Recognizing Patterns and Macros

If you’ve ever had to write a language for a user you’ve probably had a vision of how you could make things easier for the user to write in domain specific language (DSL). The thing about many DSLs is that they inherit from the parent language. I’m specifically looking at you Ruby, even though that is no where close to the real use case I’m describing. No, my use case is much closer to the many declarative XML based languages. These are all languages that, aside from the parser, create syntax and structure from scratch.

The question then is how do you recognize when your initial structure has outgrown its humble roots. More importantly, how do you meet your users requirements without increasing complexity? I should also mention that complexity is the only real measure that we should be addressing. This is my opinion, but it is based in the idea that no matter the syntax, complexity is what you are battling against. Complexity is also not simply a measure of how many different tokens or keywords, but rather the number of specific details that must be kept in the forefront of your mind in order to get the correct meaning.

Lets take a look at a piece of code:

eligible_rangliste1_counter=int[]
eligible_rangliste2_counter=int[]
eligible_rangliste2a_counter=int[]
eligible_rangliste3_counter=int[]
eligible_rangliste4_counter=int[]
eligible_rangliste5_counter=int[]
eligible_rangliste5a_counter=int[]
eligible_rangliste6_counter=int[]

This looks pretty nasty. The first optimization would be to allow something like a dict. I’m going to focus on Python references b/c not only is that what I use every day, but it is also the parent language. If we improve things by introducing a dict, then that makes sense for the initial variable definitions. But then the question is how you use those variables. The above code block is actually within a set of code defined between some curly braces (think wiki syntax as opposed to a C function). Outside of the curly braces the syntax changes.

Using one of the variables in the traditional scope, the core of the special language, we prefix its usage with a $. Again, it is very similar to a template language in this regard. The problem is things like square brackets already have meaning within the parser in the normal scope. This makes it somewhat difficult to simply add features like a dict that would generally improve the use of complicated or repetitive patterns.

This is the challenge in having a DSL. On the one hand it makes things much simpler. You can write a simple language that doesn’t have to look like HTML or other more visually noisy languages that have a subtle parsing requirement that doesn’t really help authors. On the other hand, the parser must be written in a way to support later features that might conflict with the current syntax that is in the field. Backwards compatibility is a must in these situations because unless you’ve written your parser and objects in such a way as to allow lossless serialization, fixing old scripts ends up being a bug ridden exercise in regex.

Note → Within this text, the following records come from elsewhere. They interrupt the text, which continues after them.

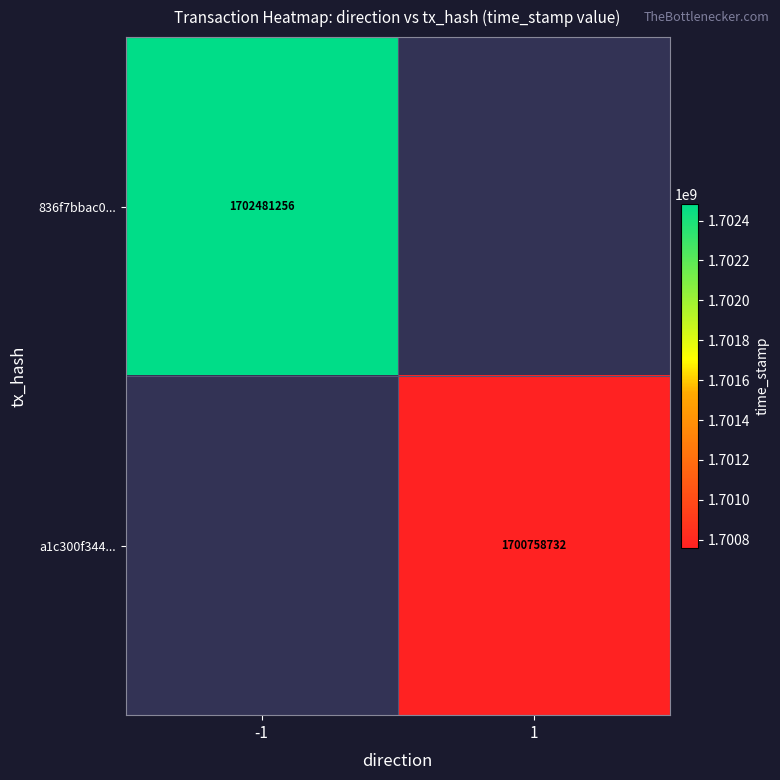

The a1c300f344... series shows 1700758732 at 1. True or false?

True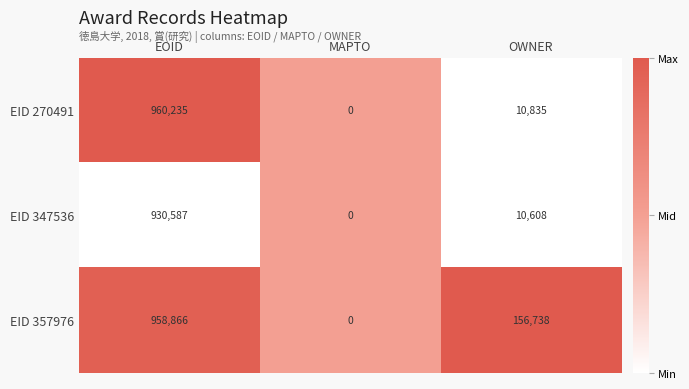

Between EOID and OWNER, which series saw the biggest shift?

EID 270491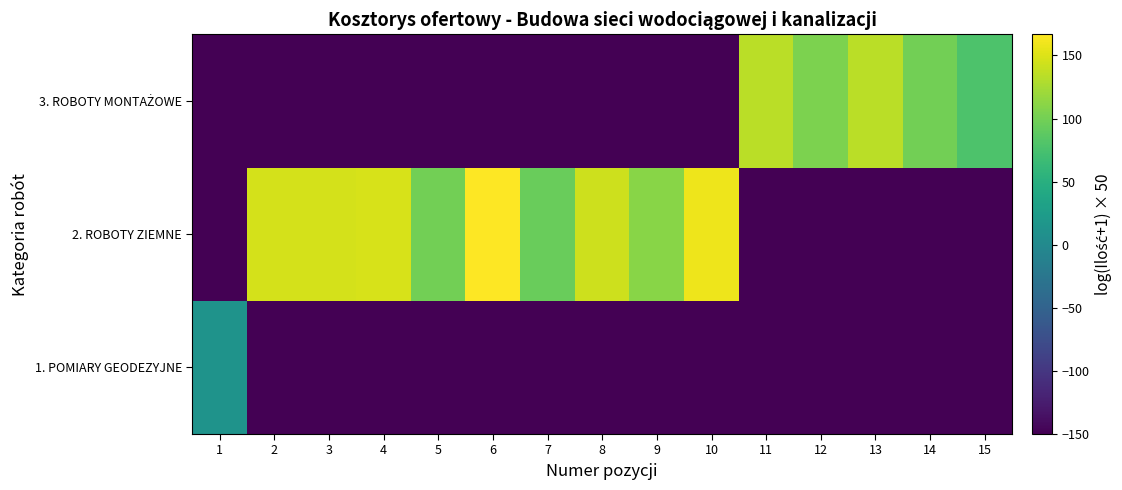

Which label corresponds to the largest value in the chart?

6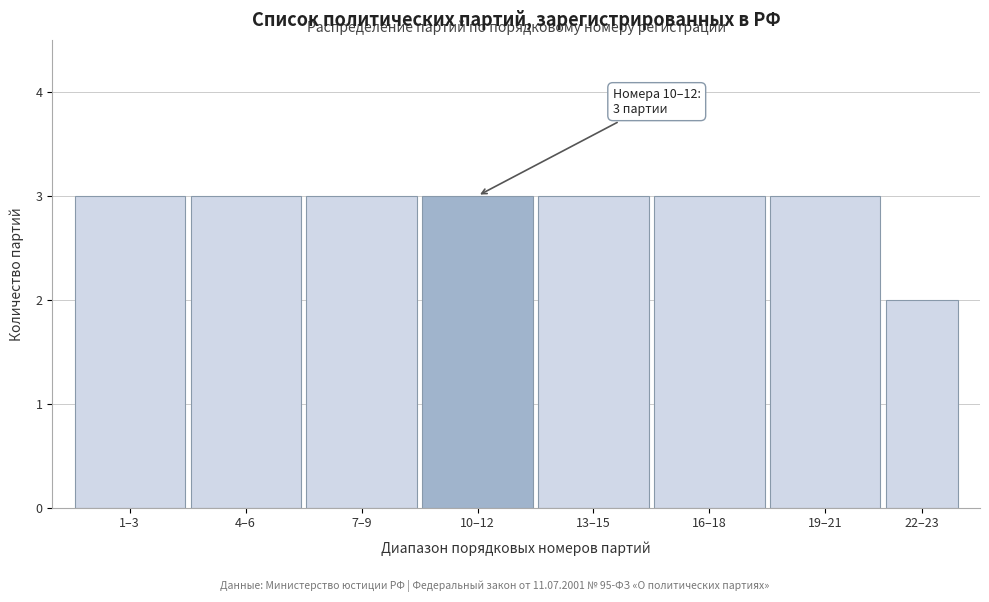

Reading left to right, list all the values displayed in this chart.

3	3	3	3	3	3	3	2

Beyond the practical challenges of syntax, there are still questions as to what is truly easier for users. Take an idea such as modules, again as in Python. How do you allow including them in the code? Do they get included where they effectively become written inline or can we import the code, adding thing via a virtual context. How does the editor play a role in the whole operation? In our case, the language is not something people interact with on the command line but rather via a simple web interface. Therefore, things like imports/includes involve not only the mechanical functionality, but the UI for writing, validating and storing them within their own scope. When you consider the environment you have the consideration of whether or not the include actually becomes like a macro when the code gets saved. Likewise, macros are another tact to take in order to make things easier for scripters to reuse code.

In some ways the answer is really all of the above, but that still begs the question of whether moving the complexity outside of the basic language and script has simplified things or in fact just moved the complexity. What you want to do is remove complexity by allowing the user to think at a higher level. This means abstractions that create a contract with the more detailed lower level aspects lets the user work without the need to consider whether or not some lower level piece gets done. Adding things like imports/includes and macros may all do that, but they are dependent on how they are used. Some fancy user might end up writing scripts like this:

include opening
include b2b_12
include b2b_13
include b2b_14
include gen_opt_6
include footer
include postproc

At this point you’ve successfully created something extremely opaque. The complexity is not gone, but simply moved.

Just like in programming you notice patterns and develop tactics for abstraction, when writing a DSL you have a similar task. The difference is that instead of writing it for your own use cases in a known language where users are expected to understand a larger environment (build system, vcs, editor, etc.), you are defining a language for a potentially non-technical user. These users don’t read blogs on writing code. They don’t go to conferences for your language. The users don’t look forward to the latest version that includes closures. Instead they rely on you to guide their options in a way that lets them get their work done quickly. It is your responsibility to take their use cases, find the patterns and figure out a way of adding abstractions that actually help improve the complexity. It is anything but easy.